Sherman claims that MGM basically cut the movie's chances of being a success in theaters because of the deal made with the studio, which not only insisted Cheryl Ladd as the star (supposedly because she had a following in Japan) but also had "ancillary" rights while Sherman had theatrical; the studio promised 1,200 prints and ended up doing just 200 prints for a weekend, apparently due to preselling to Lifetime on ancillary.

===Home media===
Lisa received a home video release in December 1990. The movie received a DVD release as part of MGM MOD Wave 16 and was released on June 28, 2012. A Blu-ray edition, featuring a commentary track from director Gary Sherman and an interview with D. W. Moffett supervised by Scorpion Releasing, was released in December 2015 by Kino Lorber.

==Reception==
Critical reception for the film was negative; praise tended to center upon Cheryl Ladd's performance while criticism centered around the script and tropes.

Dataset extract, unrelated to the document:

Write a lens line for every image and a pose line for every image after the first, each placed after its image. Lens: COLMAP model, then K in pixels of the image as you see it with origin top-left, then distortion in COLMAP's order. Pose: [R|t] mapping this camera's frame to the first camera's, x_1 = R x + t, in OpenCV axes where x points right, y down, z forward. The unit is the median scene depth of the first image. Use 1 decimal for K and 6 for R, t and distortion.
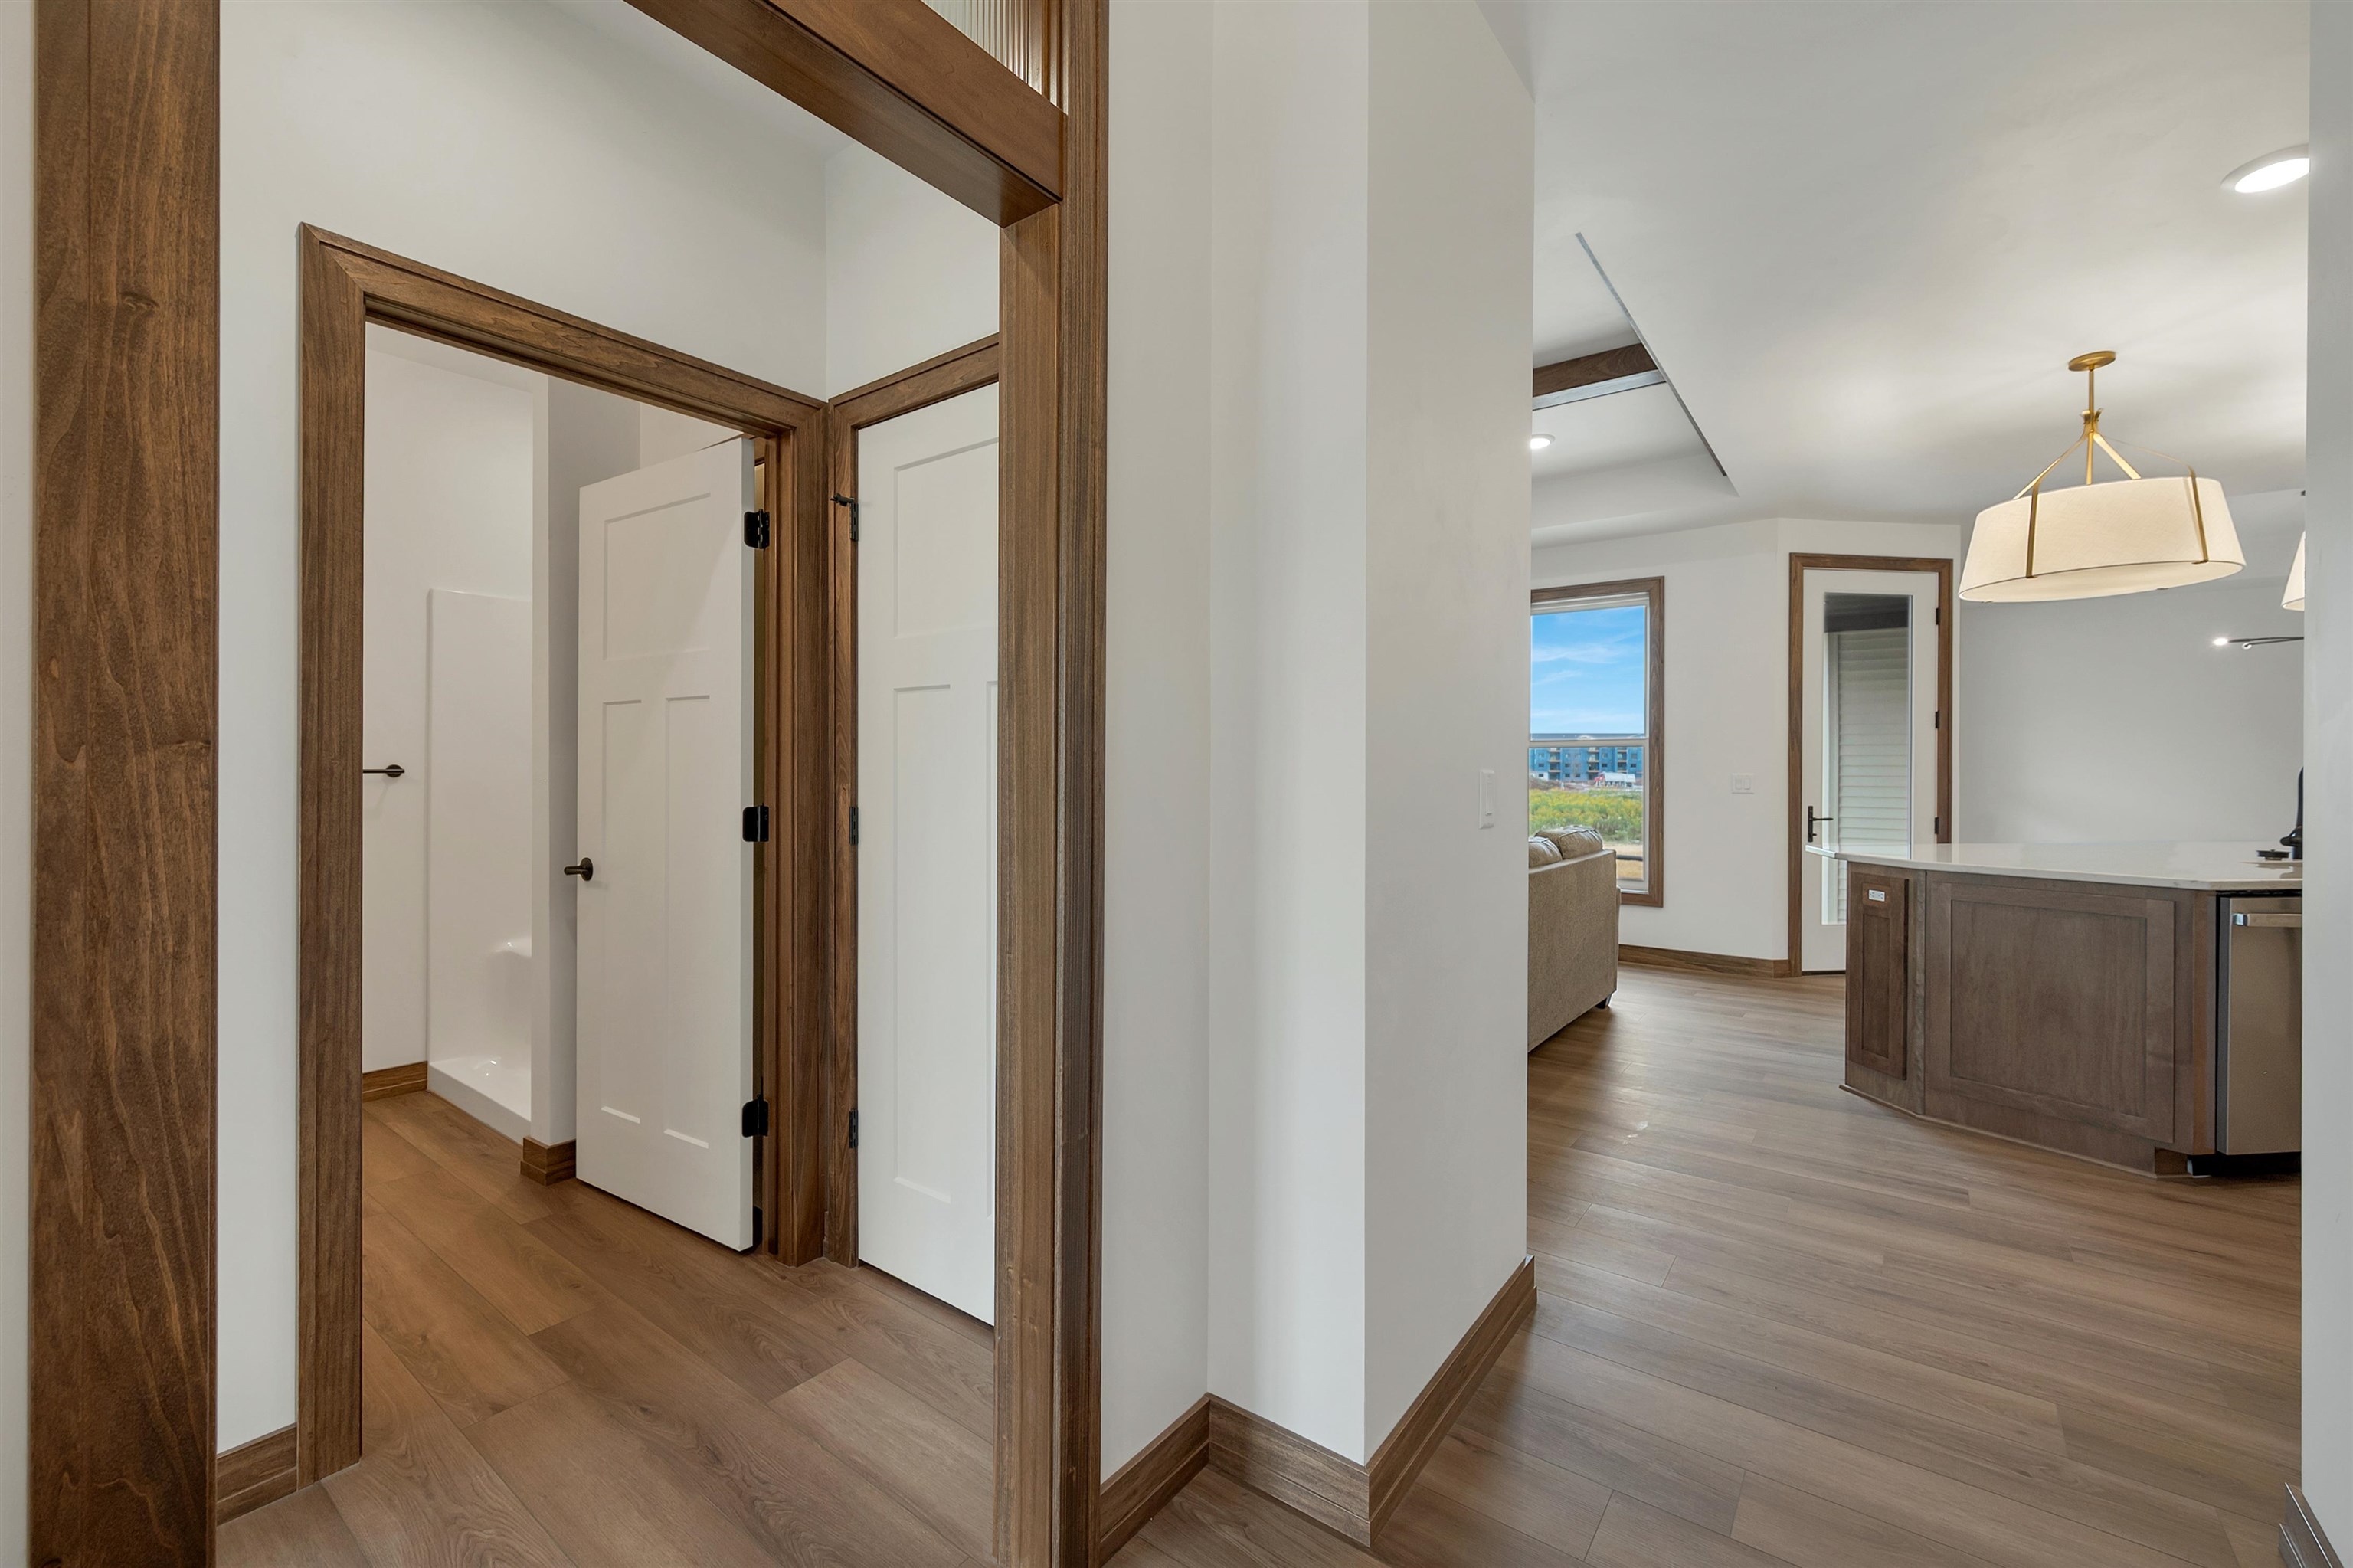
lens RADIAL K [[965.7, 0, 1180.2], [0, 965.7, 769.7], [0, 0, 1]] dist [0.000272, 0.000618]
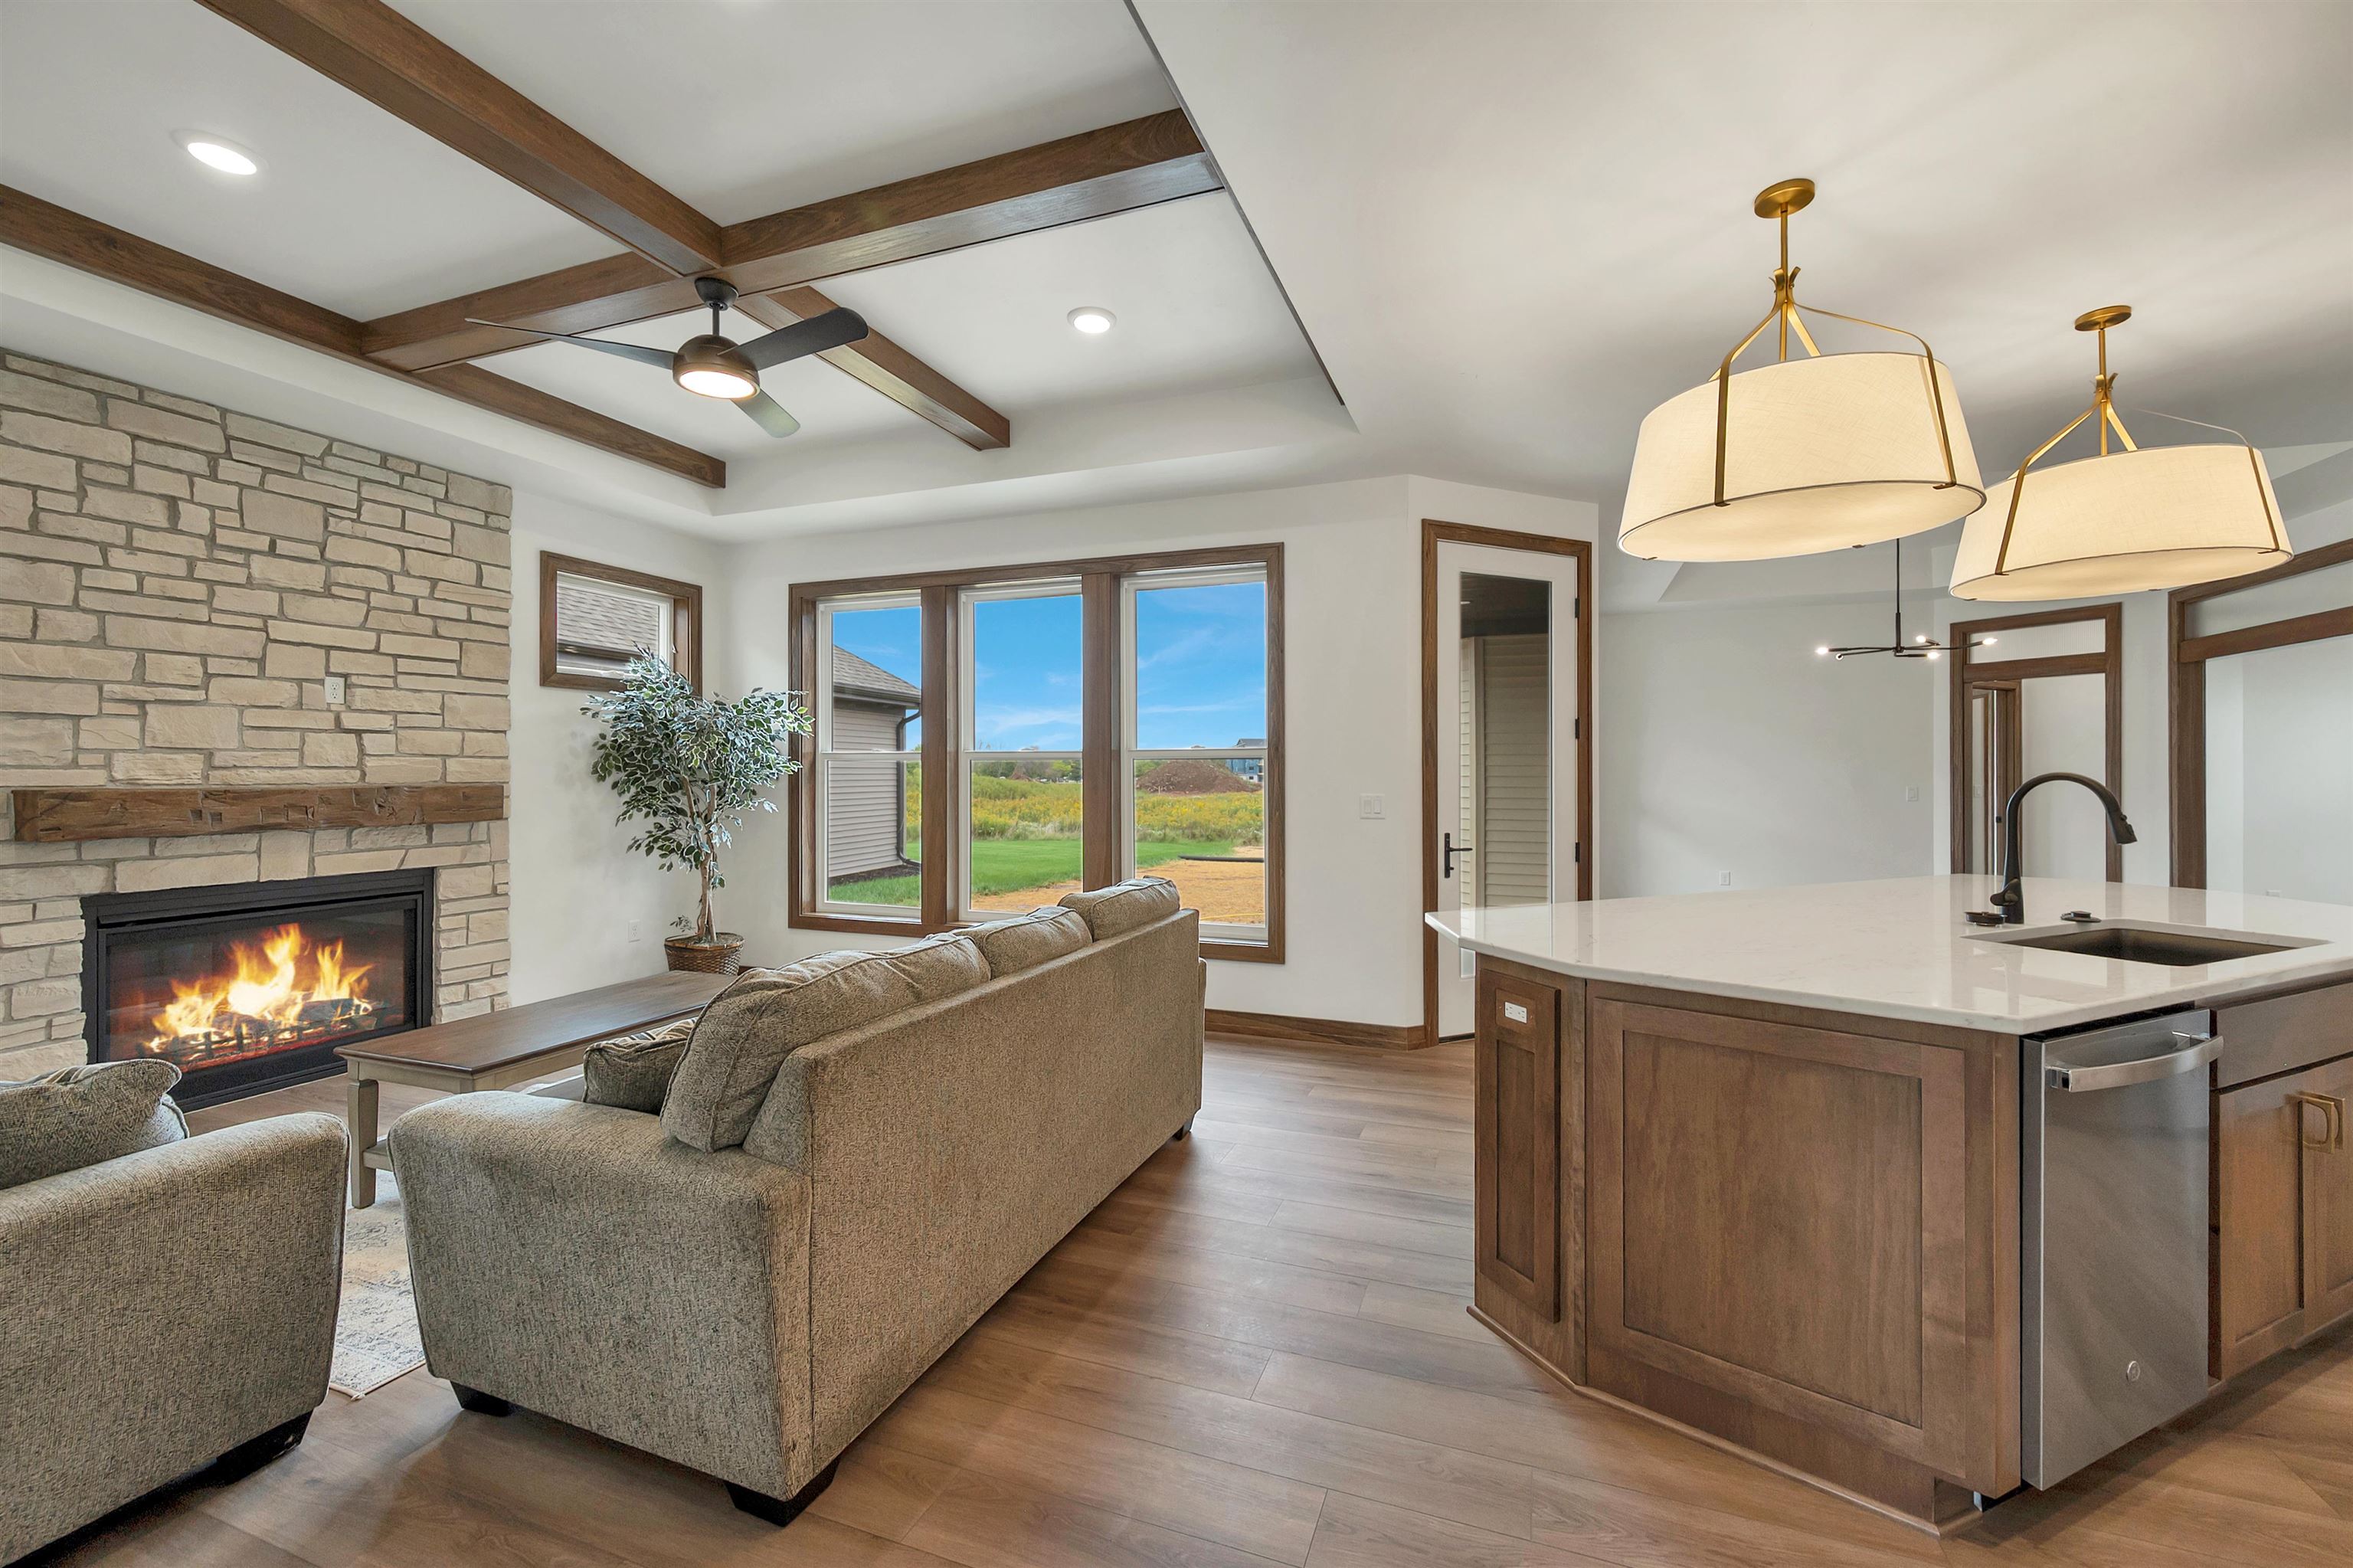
lens RADIAL K [[965.7, 0, 1180.2], [0, 965.7, 769.7], [0, 0, 1]] dist [0.000272, 0.000618]
pose [[0.958936, -0.003561, 0.283600, 0.387262], [0.004466, 0.999987, -0.002543, -0.027537], [-0.283587, 0.003705, 0.958939, 0.532409]]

Roger Ebert gave the film 1½ stars, stating that it was "a bludgeon movie with little respect for the audience's intelligence, and simply pounds us over the head with violence whenever there threatens to be a lull." A reviewer for The Ottawa Citizen was also critical, praising Ladd's performance while also criticizing the film as "hysterical and transparent in its attempt to scare audience members into hosing down their hormones." On the review aggregator website Rotten Tomatoes, 50% of 6 critics' reviews are positive. Metacritic, which uses a weighted average, assigned the film a score of 53 out of 100, based on 7 critics, indicating "mixed or average" reviews.